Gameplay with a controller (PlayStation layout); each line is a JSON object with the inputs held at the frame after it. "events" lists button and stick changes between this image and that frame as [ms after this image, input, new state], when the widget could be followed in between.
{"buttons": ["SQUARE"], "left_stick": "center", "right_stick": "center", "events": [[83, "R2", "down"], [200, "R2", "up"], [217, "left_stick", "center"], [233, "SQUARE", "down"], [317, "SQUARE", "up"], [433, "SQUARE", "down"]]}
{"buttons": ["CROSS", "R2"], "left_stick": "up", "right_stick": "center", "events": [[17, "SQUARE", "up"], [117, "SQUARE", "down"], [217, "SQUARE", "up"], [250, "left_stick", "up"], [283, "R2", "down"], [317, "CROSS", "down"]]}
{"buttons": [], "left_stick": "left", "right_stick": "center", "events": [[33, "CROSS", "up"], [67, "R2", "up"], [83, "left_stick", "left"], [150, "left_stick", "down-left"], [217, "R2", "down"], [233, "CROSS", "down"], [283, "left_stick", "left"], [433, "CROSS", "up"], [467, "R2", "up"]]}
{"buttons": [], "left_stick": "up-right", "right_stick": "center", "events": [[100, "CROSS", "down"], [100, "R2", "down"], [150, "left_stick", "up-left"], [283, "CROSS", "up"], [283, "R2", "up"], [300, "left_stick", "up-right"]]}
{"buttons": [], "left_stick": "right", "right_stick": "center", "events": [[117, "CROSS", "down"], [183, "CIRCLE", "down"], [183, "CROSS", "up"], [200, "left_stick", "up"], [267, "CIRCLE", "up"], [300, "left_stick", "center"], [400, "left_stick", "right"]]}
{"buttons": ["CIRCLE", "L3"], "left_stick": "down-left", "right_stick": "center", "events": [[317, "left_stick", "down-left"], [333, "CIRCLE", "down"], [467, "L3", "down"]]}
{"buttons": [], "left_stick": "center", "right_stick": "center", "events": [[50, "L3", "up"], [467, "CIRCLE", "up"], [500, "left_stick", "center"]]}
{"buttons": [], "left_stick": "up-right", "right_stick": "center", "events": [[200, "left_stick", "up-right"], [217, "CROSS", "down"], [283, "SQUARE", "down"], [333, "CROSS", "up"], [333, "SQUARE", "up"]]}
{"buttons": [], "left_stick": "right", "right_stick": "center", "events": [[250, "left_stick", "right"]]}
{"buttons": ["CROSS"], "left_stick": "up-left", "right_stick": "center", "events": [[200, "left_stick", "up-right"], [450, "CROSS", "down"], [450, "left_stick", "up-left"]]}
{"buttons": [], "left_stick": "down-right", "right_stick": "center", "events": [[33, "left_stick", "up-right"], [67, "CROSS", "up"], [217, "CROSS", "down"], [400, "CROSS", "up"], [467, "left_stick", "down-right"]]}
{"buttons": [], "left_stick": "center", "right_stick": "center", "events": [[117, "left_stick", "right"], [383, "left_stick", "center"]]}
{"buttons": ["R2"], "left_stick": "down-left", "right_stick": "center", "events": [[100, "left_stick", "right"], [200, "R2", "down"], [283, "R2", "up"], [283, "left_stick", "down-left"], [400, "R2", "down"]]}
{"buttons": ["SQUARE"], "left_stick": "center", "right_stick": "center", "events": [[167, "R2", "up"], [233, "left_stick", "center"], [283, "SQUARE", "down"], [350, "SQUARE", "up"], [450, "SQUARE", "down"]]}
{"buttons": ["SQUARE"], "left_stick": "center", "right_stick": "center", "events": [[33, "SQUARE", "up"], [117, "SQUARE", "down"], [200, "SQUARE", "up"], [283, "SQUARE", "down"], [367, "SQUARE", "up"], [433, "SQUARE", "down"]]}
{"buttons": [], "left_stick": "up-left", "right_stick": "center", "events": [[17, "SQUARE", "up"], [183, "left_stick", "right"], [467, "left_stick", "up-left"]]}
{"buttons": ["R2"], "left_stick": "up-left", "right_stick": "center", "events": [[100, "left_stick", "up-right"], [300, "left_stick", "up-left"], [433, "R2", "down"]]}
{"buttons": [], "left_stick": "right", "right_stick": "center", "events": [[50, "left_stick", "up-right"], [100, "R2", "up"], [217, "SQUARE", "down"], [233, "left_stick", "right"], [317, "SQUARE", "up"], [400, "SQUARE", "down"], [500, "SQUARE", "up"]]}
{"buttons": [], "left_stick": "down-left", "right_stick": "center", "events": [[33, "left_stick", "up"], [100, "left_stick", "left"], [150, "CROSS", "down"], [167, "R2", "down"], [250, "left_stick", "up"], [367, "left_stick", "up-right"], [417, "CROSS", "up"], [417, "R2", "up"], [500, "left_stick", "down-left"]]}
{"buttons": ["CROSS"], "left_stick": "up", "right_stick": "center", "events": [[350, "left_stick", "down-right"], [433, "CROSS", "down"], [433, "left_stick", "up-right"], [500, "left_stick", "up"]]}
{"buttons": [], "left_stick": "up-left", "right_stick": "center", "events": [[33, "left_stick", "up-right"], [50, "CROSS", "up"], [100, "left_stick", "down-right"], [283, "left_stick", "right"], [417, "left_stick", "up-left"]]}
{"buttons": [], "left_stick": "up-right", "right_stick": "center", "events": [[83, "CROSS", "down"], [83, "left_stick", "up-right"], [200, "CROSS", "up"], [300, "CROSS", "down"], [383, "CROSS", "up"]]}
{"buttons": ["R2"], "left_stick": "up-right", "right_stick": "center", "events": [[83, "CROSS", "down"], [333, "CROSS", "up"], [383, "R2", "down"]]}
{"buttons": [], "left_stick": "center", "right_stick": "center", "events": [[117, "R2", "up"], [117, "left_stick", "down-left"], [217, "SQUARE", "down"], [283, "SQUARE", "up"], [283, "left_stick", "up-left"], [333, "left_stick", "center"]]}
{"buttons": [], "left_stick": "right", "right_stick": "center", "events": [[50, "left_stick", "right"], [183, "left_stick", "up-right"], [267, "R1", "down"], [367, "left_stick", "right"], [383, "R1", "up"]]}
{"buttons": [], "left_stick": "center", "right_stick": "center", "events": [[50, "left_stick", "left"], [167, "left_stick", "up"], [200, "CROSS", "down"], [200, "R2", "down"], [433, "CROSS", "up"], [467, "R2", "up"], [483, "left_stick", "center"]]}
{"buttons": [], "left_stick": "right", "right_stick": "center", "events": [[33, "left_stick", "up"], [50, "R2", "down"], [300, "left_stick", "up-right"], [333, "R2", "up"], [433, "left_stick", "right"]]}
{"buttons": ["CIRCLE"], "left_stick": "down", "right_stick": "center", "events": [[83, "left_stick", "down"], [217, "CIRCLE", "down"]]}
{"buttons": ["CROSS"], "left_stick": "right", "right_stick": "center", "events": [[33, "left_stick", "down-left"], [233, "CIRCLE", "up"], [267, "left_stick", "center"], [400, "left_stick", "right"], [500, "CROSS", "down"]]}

WHAT TO PRODUCE:
The listing above is to be transcribed in full, with no line omitted.

WRITTEN RESPONSE:
Gameplay with a controller (PlayStation layout); each line is a JSON object with the inputs held at the frame after it. "events" lists button and stick changes between this image and that frame as [ms after this image, input, new state], when the widget could be followed in between.
{"buttons": ["SQUARE"], "left_stick": "center", "right_stick": "center", "events": [[83, "R2", "down"], [200, "R2", "up"], [217, "left_stick", "center"], [233, "SQUARE", "down"], [317, "SQUARE", "up"], [433, "SQUARE", "down"]]}
{"buttons": ["CROSS", "R2"], "left_stick": "up", "right_stick": "center", "events": [[17, "SQUARE", "up"], [117, "SQUARE", "down"], [217, "SQUARE", "up"], [250, "left_stick", "up"], [283, "R2", "down"], [317, "CROSS", "down"]]}
{"buttons": [], "left_stick": "left", "right_stick": "center", "events": [[33, "CROSS", "up"], [67, "R2", "up"], [83, "left_stick", "left"], [150, "left_stick", "down-left"], [217, "R2", "down"], [233, "CROSS", "down"], [283, "left_stick", "left"], [433, "CROSS", "up"], [467, "R2", "up"]]}
{"buttons": [], "left_stick": "up-right", "right_stick": "center", "events": [[100, "CROSS", "down"], [100, "R2", "down"], [150, "left_stick", "up-left"], [283, "CROSS", "up"], [283, "R2", "up"], [300, "left_stick", "up-right"]]}
{"buttons": [], "left_stick": "right", "right_stick": "center", "events": [[117, "CROSS", "down"], [183, "CIRCLE", "down"], [183, "CROSS", "up"], [200, "left_stick", "up"], [267, "CIRCLE", "up"], [300, "left_stick", "center"], [400, "left_stick", "right"]]}
{"buttons": ["CIRCLE", "L3"], "left_stick": "down-left", "right_stick": "center", "events": [[317, "left_stick", "down-left"], [333, "CIRCLE", "down"], [467, "L3", "down"]]}
{"buttons": [], "left_stick": "center", "right_stick": "center", "events": [[50, "L3", "up"], [467, "CIRCLE", "up"], [500, "left_stick", "center"]]}
{"buttons": [], "left_stick": "up-right", "right_stick": "center", "events": [[200, "left_stick", "up-right"], [217, "CROSS", "down"], [283, "SQUARE", "down"], [333, "CROSS", "up"], [333, "SQUARE", "up"]]}
{"buttons": [], "left_stick": "right", "right_stick": "center", "events": [[250, "left_stick", "right"]]}
{"buttons": ["CROSS"], "left_stick": "up-left", "right_stick": "center", "events": [[200, "left_stick", "up-right"], [450, "CROSS", "down"], [450, "left_stick", "up-left"]]}
{"buttons": [], "left_stick": "down-right", "right_stick": "center", "events": [[33, "left_stick", "up-right"], [67, "CROSS", "up"], [217, "CROSS", "down"], [400, "CROSS", "up"], [467, "left_stick", "down-right"]]}
{"buttons": [], "left_stick": "center", "right_stick": "center", "events": [[117, "left_stick", "right"], [383, "left_stick", "center"]]}
{"buttons": ["R2"], "left_stick": "down-left", "right_stick": "center", "events": [[100, "left_stick", "right"], [200, "R2", "down"], [283, "R2", "up"], [283, "left_stick", "down-left"], [400, "R2", "down"]]}
{"buttons": ["SQUARE"], "left_stick": "center", "right_stick": "center", "events": [[167, "R2", "up"], [233, "left_stick", "center"], [283, "SQUARE", "down"], [350, "SQUARE", "up"], [450, "SQUARE", "down"]]}
{"buttons": ["SQUARE"], "left_stick": "center", "right_stick": "center", "events": [[33, "SQUARE", "up"], [117, "SQUARE", "down"], [200, "SQUARE", "up"], [283, "SQUARE", "down"], [367, "SQUARE", "up"], [433, "SQUARE", "down"]]}
{"buttons": [], "left_stick": "up-left", "right_stick": "center", "events": [[17, "SQUARE", "up"], [183, "left_stick", "right"], [467, "left_stick", "up-left"]]}
{"buttons": ["R2"], "left_stick": "up-left", "right_stick": "center", "events": [[100, "left_stick", "up-right"], [300, "left_stick", "up-left"], [433, "R2", "down"]]}
{"buttons": [], "left_stick": "right", "right_stick": "center", "events": [[50, "left_stick", "up-right"], [100, "R2", "up"], [217, "SQUARE", "down"], [233, "left_stick", "right"], [317, "SQUARE", "up"], [400, "SQUARE", "down"], [500, "SQUARE", "up"]]}
{"buttons": [], "left_stick": "down-left", "right_stick": "center", "events": [[33, "left_stick", "up"], [100, "left_stick", "left"], [150, "CROSS", "down"], [167, "R2", "down"], [250, "left_stick", "up"], [367, "left_stick", "up-right"], [417, "CROSS", "up"], [417, "R2", "up"], [500, "left_stick", "down-left"]]}
{"buttons": ["CROSS"], "left_stick": "up", "right_stick": "center", "events": [[350, "left_stick", "down-right"], [433, "CROSS", "down"], [433, "left_stick", "up-right"], [500, "left_stick", "up"]]}
{"buttons": [], "left_stick": "up-left", "right_stick": "center", "events": [[33, "left_stick", "up-right"], [50, "CROSS", "up"], [100, "left_stick", "down-right"], [283, "left_stick", "right"], [417, "left_stick", "up-left"]]}
{"buttons": [], "left_stick": "up-right", "right_stick": "center", "events": [[83, "CROSS", "down"], [83, "left_stick", "up-right"], [200, "CROSS", "up"], [300, "CROSS", "down"], [383, "CROSS", "up"]]}
{"buttons": ["R2"], "left_stick": "up-right", "right_stick": "center", "events": [[83, "CROSS", "down"], [333, "CROSS", "up"], [383, "R2", "down"]]}
{"buttons": [], "left_stick": "center", "right_stick": "center", "events": [[117, "R2", "up"], [117, "left_stick", "down-left"], [217, "SQUARE", "down"], [283, "SQUARE", "up"], [283, "left_stick", "up-left"], [333, "left_stick", "center"]]}
{"buttons": [], "left_stick": "right", "right_stick": "center", "events": [[50, "left_stick", "right"], [183, "left_stick", "up-right"], [267, "R1", "down"], [367, "left_stick", "right"], [383, "R1", "up"]]}
{"buttons": [], "left_stick": "center", "right_stick": "center", "events": [[50, "left_stick", "left"], [167, "left_stick", "up"], [200, "CROSS", "down"], [200, "R2", "down"], [433, "CROSS", "up"], [467, "R2", "up"], [483, "left_stick", "center"]]}
{"buttons": [], "left_stick": "right", "right_stick": "center", "events": [[33, "left_stick", "up"], [50, "R2", "down"], [300, "left_stick", "up-right"], [333, "R2", "up"], [433, "left_stick", "right"]]}
{"buttons": ["CIRCLE"], "left_stick": "down", "right_stick": "center", "events": [[83, "left_stick", "down"], [217, "CIRCLE", "down"]]}
{"buttons": ["CROSS"], "left_stick": "right", "right_stick": "center", "events": [[33, "left_stick", "down-left"], [233, "CIRCLE", "up"], [267, "left_stick", "center"], [400, "left_stick", "right"], [500, "CROSS", "down"]]}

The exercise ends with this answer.